--- Given entries Enclosed Below ---
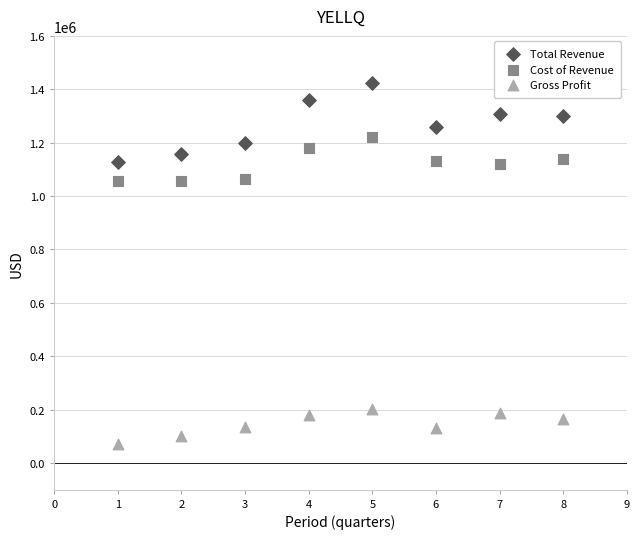

Across all data points, what is the range of Y values (max minus min)?

1353100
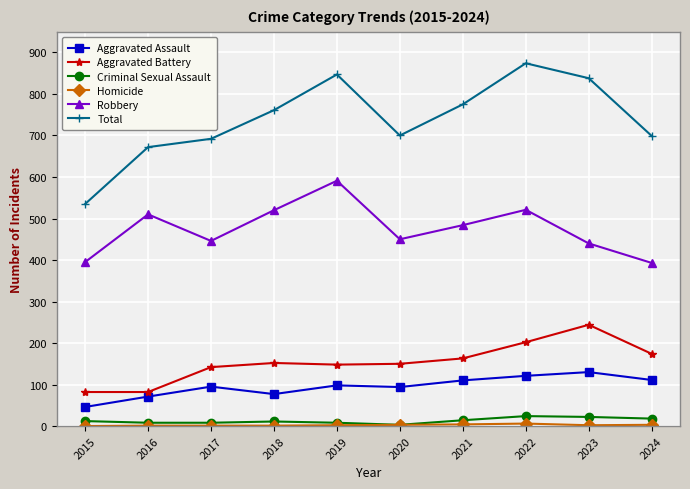

The Aggravated Assault series shows 110 at 2021. True or false?

True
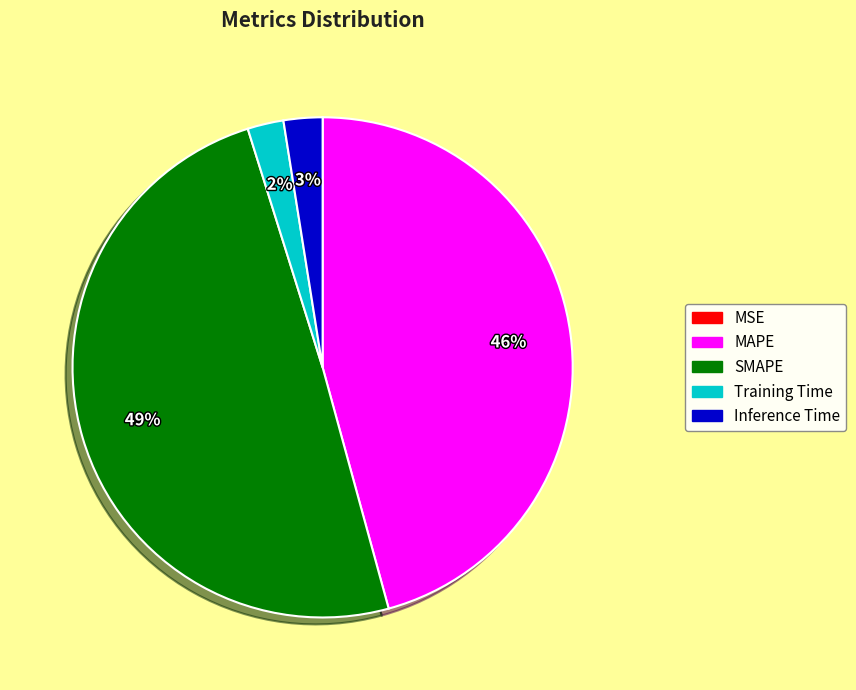

Which slice is the largest?

SMAPE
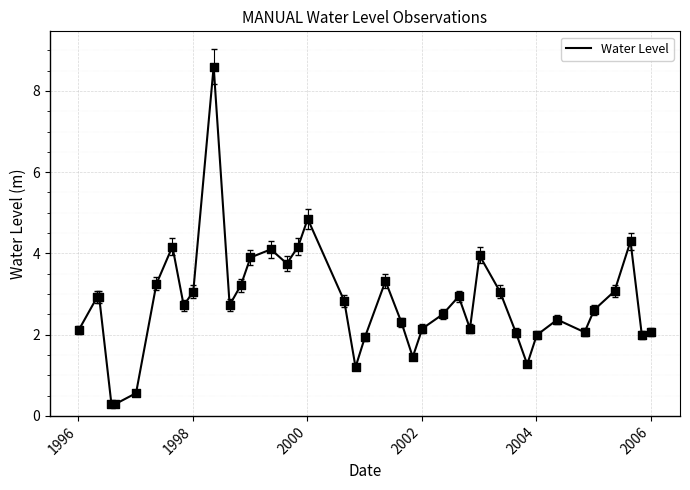

What is the smallest value displayed?

0.3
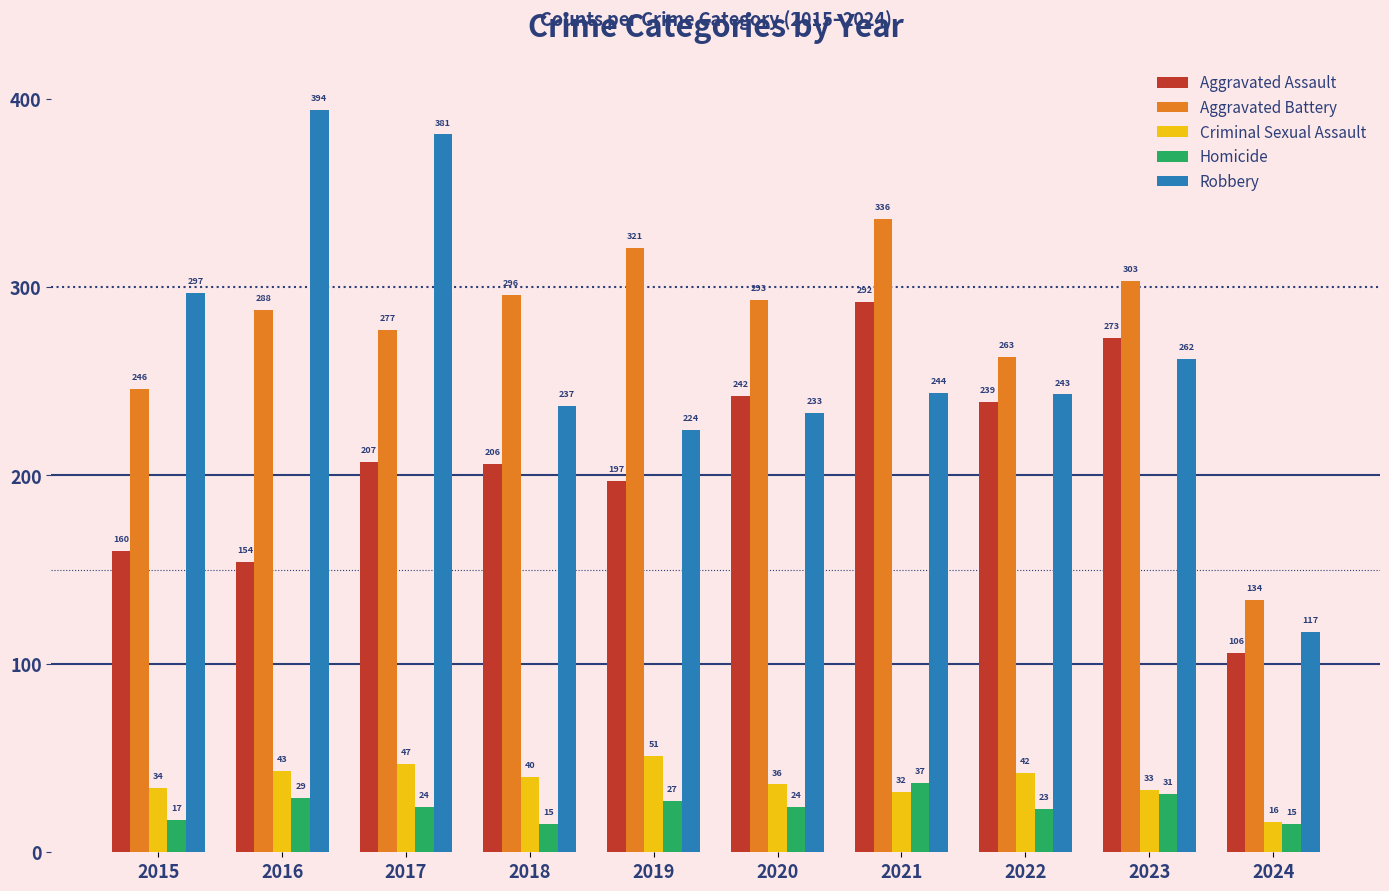

Is it true that Robbery equals 49 at 2024?

False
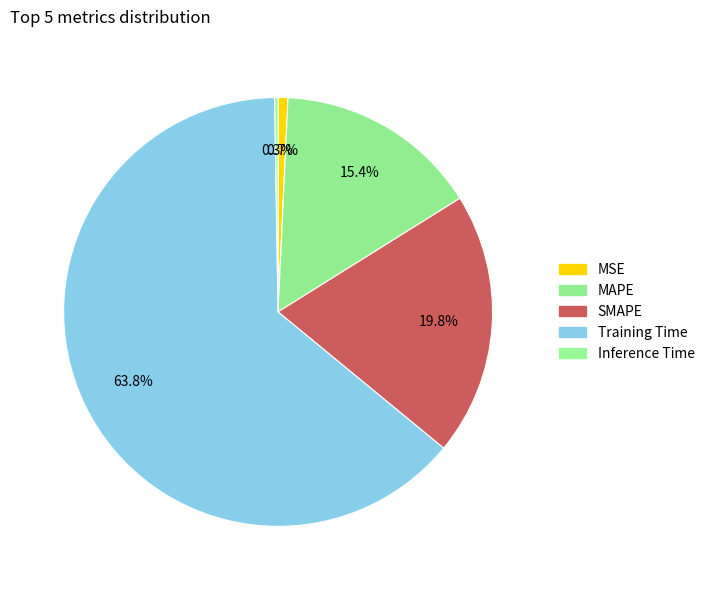

True or false: Training Time accounts for 51% of the total.

False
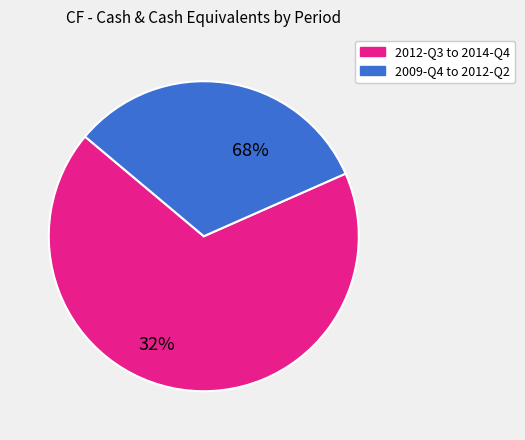

Is there a majority slice in this chart?

Yes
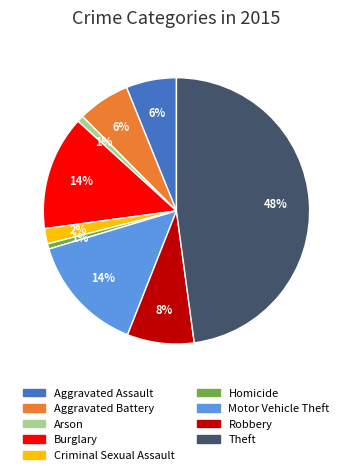

Does Criminal Sexual Assault account for over 50% of the chart?

No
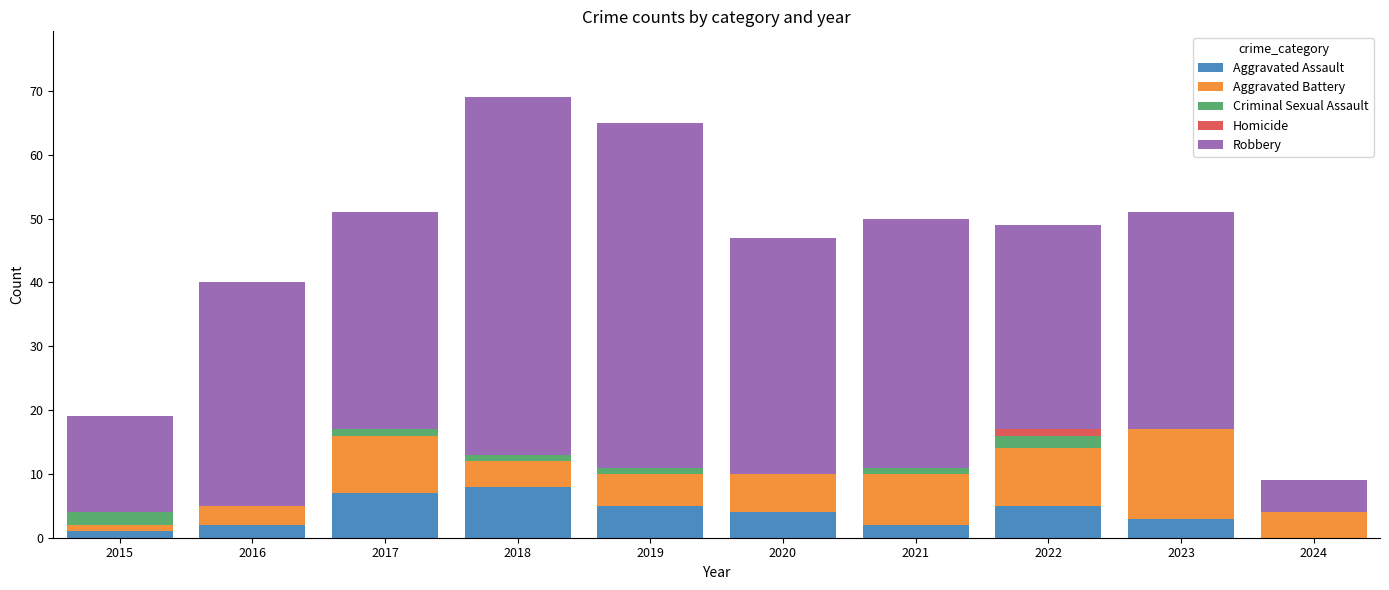

What is the total value across all series at 2023?

51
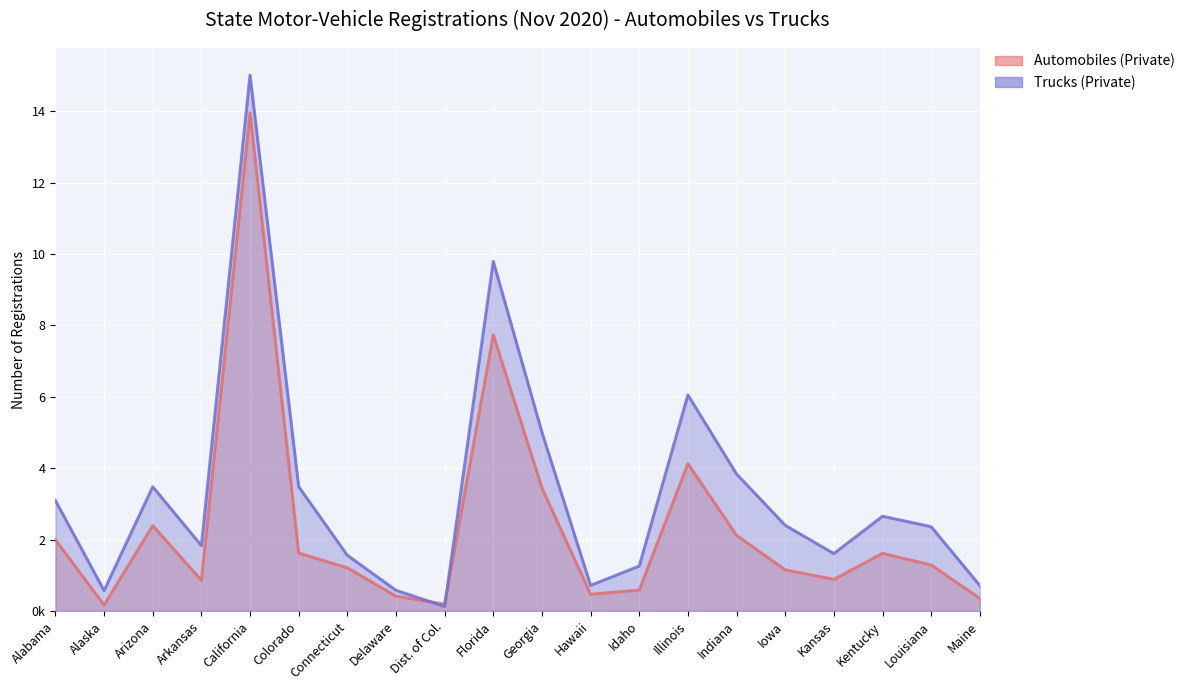

Is it true that Automobiles (Private) equals 4126473 at Illinois?

True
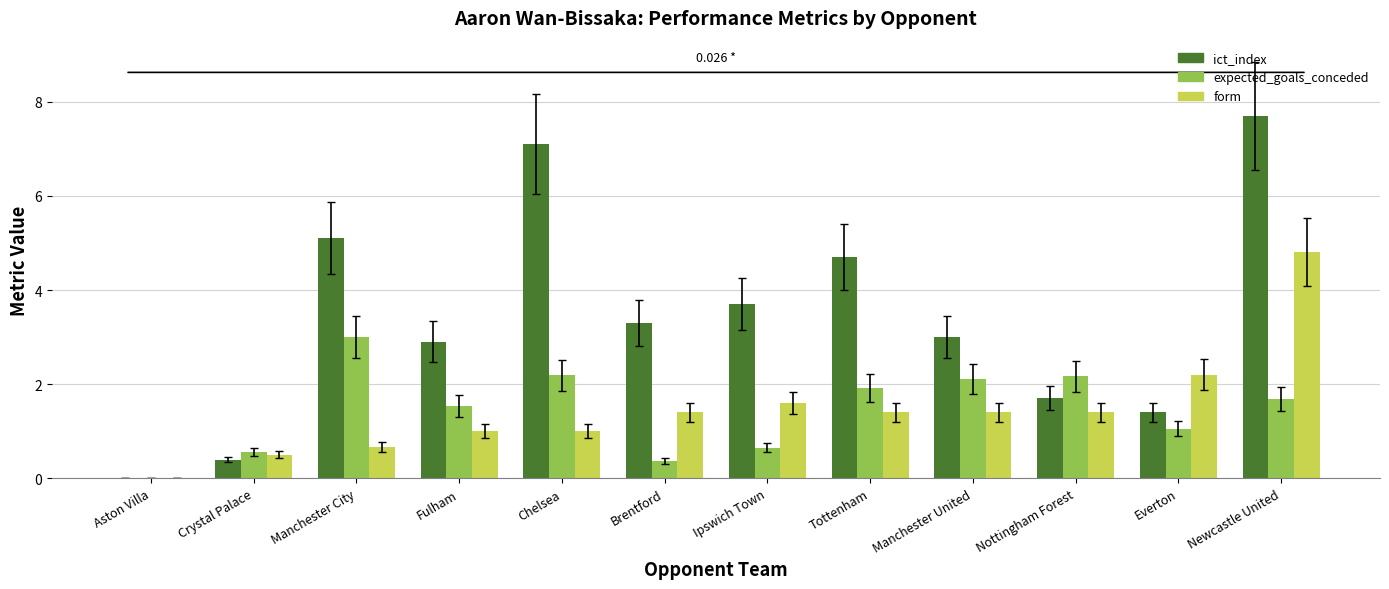

Reading left to right, what are all the values shown in this chart?

ict_index: Aston Villa=0.0	Crystal Palace=0.4	Manchester City=5.1	Fulham=2.9	Chelsea=7.1	Brentford=3.3	Ipswich Town=3.7	Tottenham=4.7	Manchester United=3.0	Nottingham Forest=1.7	Everton=1.4	Newcastle United=7.7
expected_goals_conceded: Aston Villa=0.0	Crystal Palace=0.6	Manchester City=3.0	Fulham=1.5	Chelsea=2.2	Brentford=0.4	Ipswich Town=0.7	Tottenham=1.9	Manchester United=2.1	Nottingham Forest=2.2	Everton=1.1	Newcastle United=1.7
form: Aston Villa=0.0	Crystal Palace=0.5	Manchester City=0.7	Fulham=1.0	Chelsea=1.0	Brentford=1.4	Ipswich Town=1.6	Tottenham=1.4	Manchester United=1.4	Nottingham Forest=1.4	Everton=2.2	Newcastle United=4.8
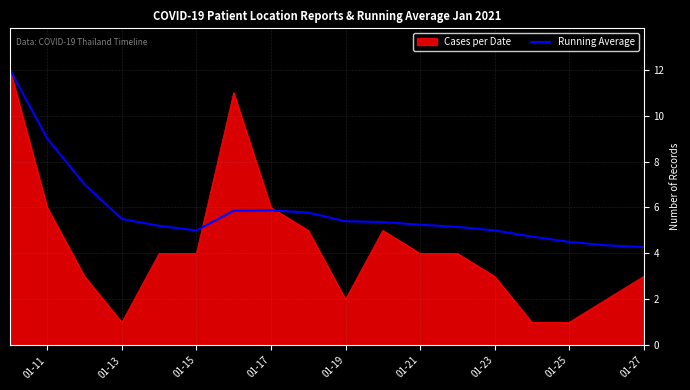

What is the minimum value for Cases per Date?

1.0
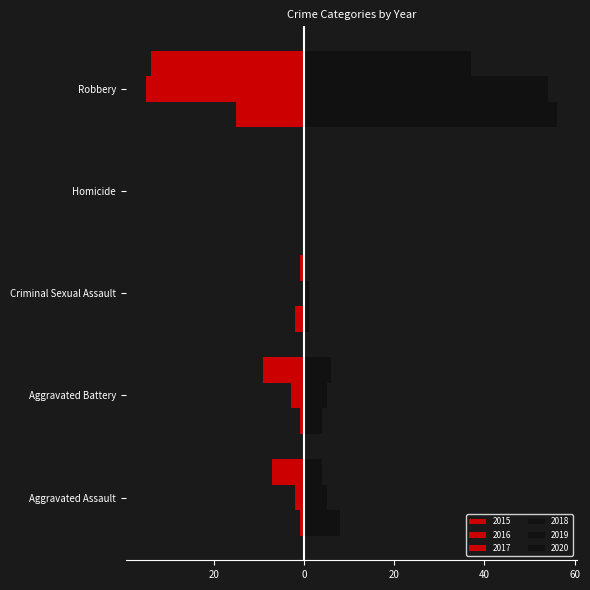

How many data points in 2015 are less than -1?

2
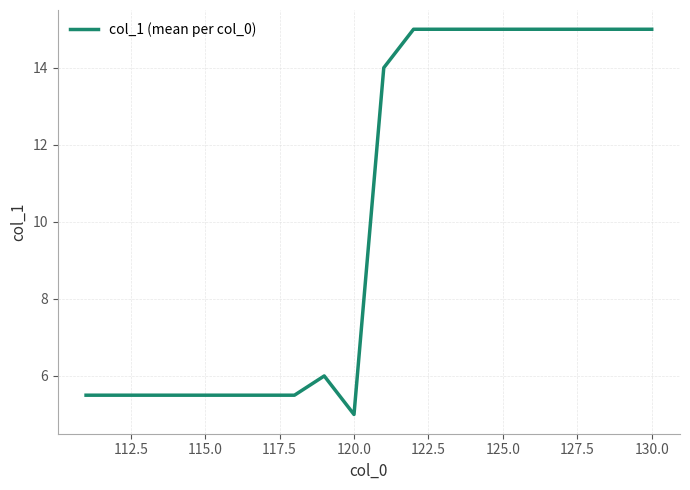

What is the greatest value displayed?

15.0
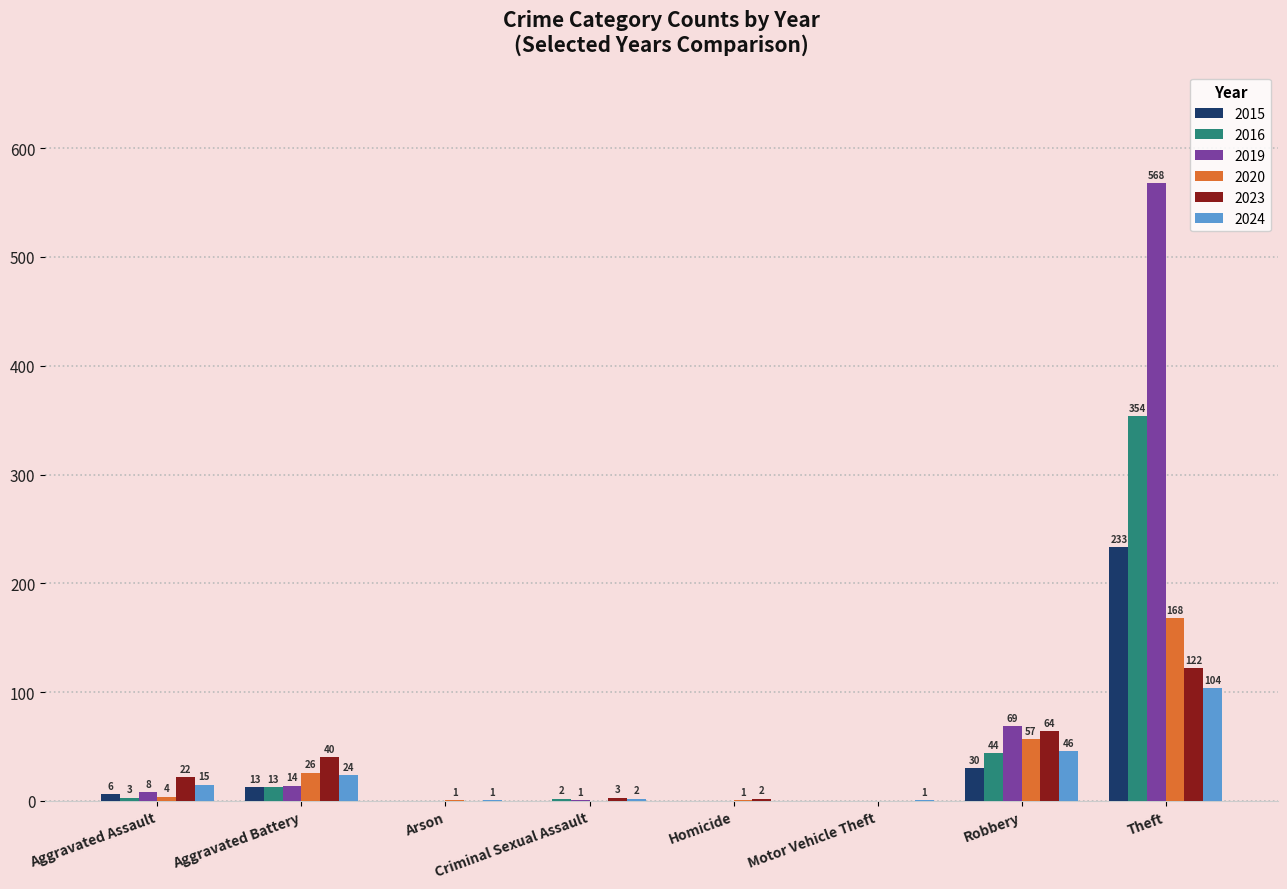

Is the value of 2024 at Homicide greater than the value of 2020 at Aggravated Battery?

No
--- End of Enclosed Given entries ---
* [To-do item]
Copy out all of the records above word for word, leaving out the pictures.

* [Your response]
Across all data points, what is the range of Y values (max minus min)?

1353100

The Aggravated Assault series shows 110 at 2021. True or false?

True

Which slice is the largest?

SMAPE

What is the smallest value displayed?

0.3

Is it true that Robbery equals 49 at 2024?

False

True or false: Training Time accounts for 51% of the total.

False

Is there a majority slice in this chart?

Yes

Does Criminal Sexual Assault account for over 50% of the chart?

No

What is the total value across all series at 2023?

51

Is it true that Automobiles (Private) equals 4126473 at Illinois?

True

Reading left to right, what are all the values shown in this chart?

ict_index: Aston Villa=0.0	Crystal Palace=0.4	Manchester City=5.1	Fulham=2.9	Chelsea=7.1	Brentford=3.3	Ipswich Town=3.7	Tottenham=4.7	Manchester United=3.0	Nottingham Forest=1.7	Everton=1.4	Newcastle United=7.7
expected_goals_conceded: Aston Villa=0.0	Crystal Palace=0.6	Manchester City=3.0	Fulham=1.5	Chelsea=2.2	Brentford=0.4	Ipswich Town=0.7	Tottenham=1.9	Manchester United=2.1	Nottingham Forest=2.2	Everton=1.1	Newcastle United=1.7
form: Aston Villa=0.0	Crystal Palace=0.5	Manchester City=0.7	Fulham=1.0	Chelsea=1.0	Brentford=1.4	Ipswich Town=1.6	Tottenham=1.4	Manchester United=1.4	Nottingham Forest=1.4	Everton=2.2	Newcastle United=4.8

What is the minimum value for Cases per Date?

1.0

How many data points in 2015 are less than -1?

2

What is the greatest value displayed?

15.0

Is the value of 2024 at Homicide greater than the value of 2020 at Aggravated Battery?

No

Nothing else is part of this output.